EC: ‘The first show at Dingwalls, The Electric Proms, Oct 2007, oh I was very nervous. Scared, actually. Would I blow it? I had to learn my songs all over again, from scratch. By the third song, I was relaxed and enjoying it. My audience were wonderful. Performing live has taken my recovery on by miles, simple as that. Thanks to the challenge of singing and the reaction of the crowd. I love it, love it, love it.’
DiS Your other big news is the Orange Juice boxset that’s coming out in a couple of months. Why did you decide on the Coals To Newcastle title?
EC: ‘My son saw me use that term in the first TV interview Orange Juice ever did. He was intrigued by it. When we were thinking of a title, he said, “What about that coal thing you said? I don’t know what it means but I like it...” Back in the day everyone knew what it meant, it was a common expression. Google it, young people!’

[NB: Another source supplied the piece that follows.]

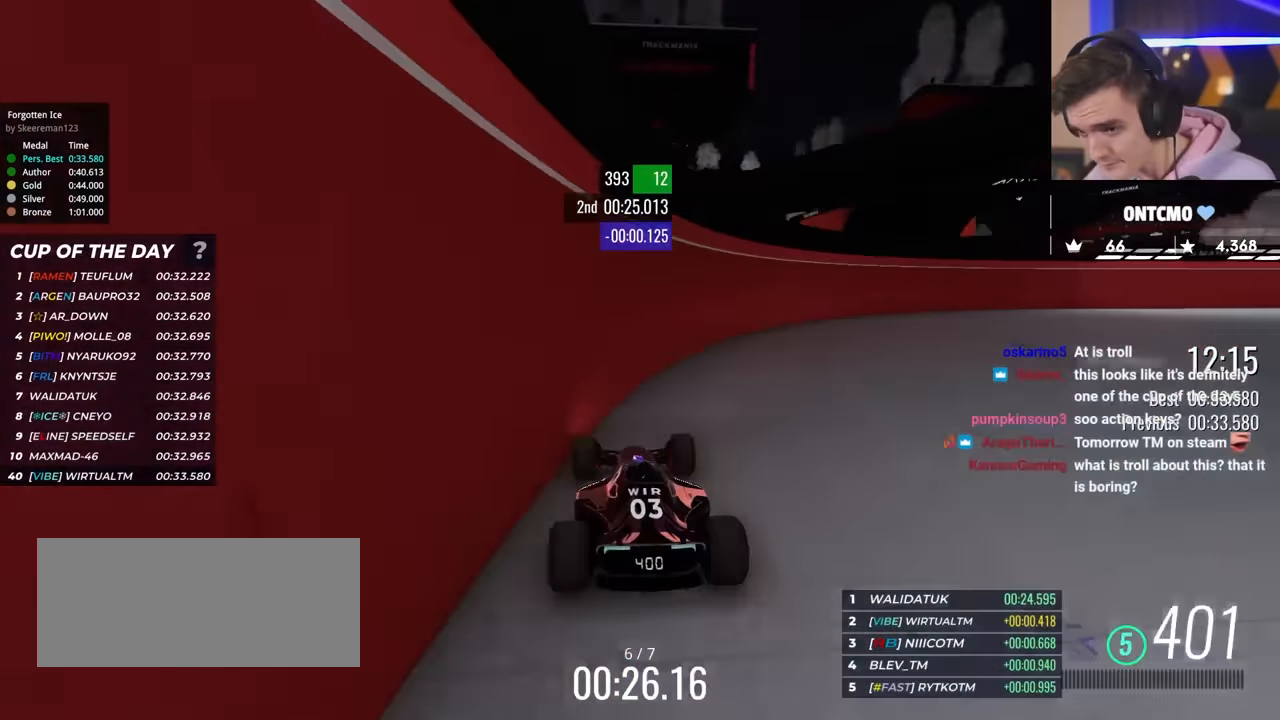
{"keys": ["left", "up"], "events": [[467, "left", "down"]]}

DiS: Why did you feel that now was the time for these records to be re-released? What did you think of them when you listened back?
EC: ‘It was Kris Gillespie of Domino USA who was determined to put this difficult project together. He has done an amazing job, it wasn’t easy to find all the masters. Now I have them in the back room of the studio, thanks to Kris. I think they all sound good. We didn’t really sound like an eighties band. No matter what people say, the charts in the eighties were terrible mostly. Listen to Dale Winton on a Saturday and you’ll hear. it’s shocking. OJ couldn’t get on the radio because we didn’t have big shite snare drum sounds. You know the one I’m surprised how great it sounds? The last one, The Orange Juice.
DiS: These records have obviously proved to be an influence on an increasing number of bands – is this quite rewarding for you now, considering the level of success you had with these records at the time? Or would you rather have had the success back in the day!?
EC: ‘I would have loved more success back then, but now I’m fine. I’m all about now, about Losing Sleep, about the future. Not many get as long as I’ve got from the music business, especially with hardly any hits! It’s a very funny story, you know, my life in rock.’
DiS: How do you feel about revisiting these songs as part of your own repertoire now – woare you happy to play Orange Juice songs as part of your set?
EC: ‘I do, I always have and I always will. I like to give the people what they want, a bit of everything. Then they go away happy and I like that.’
Many thanks to Edwyn and Grace for speaking to us about the new record which is out on September 20 (Heavenly). The Orange Juice boxset Coals To Newcastle is released on Domino in November.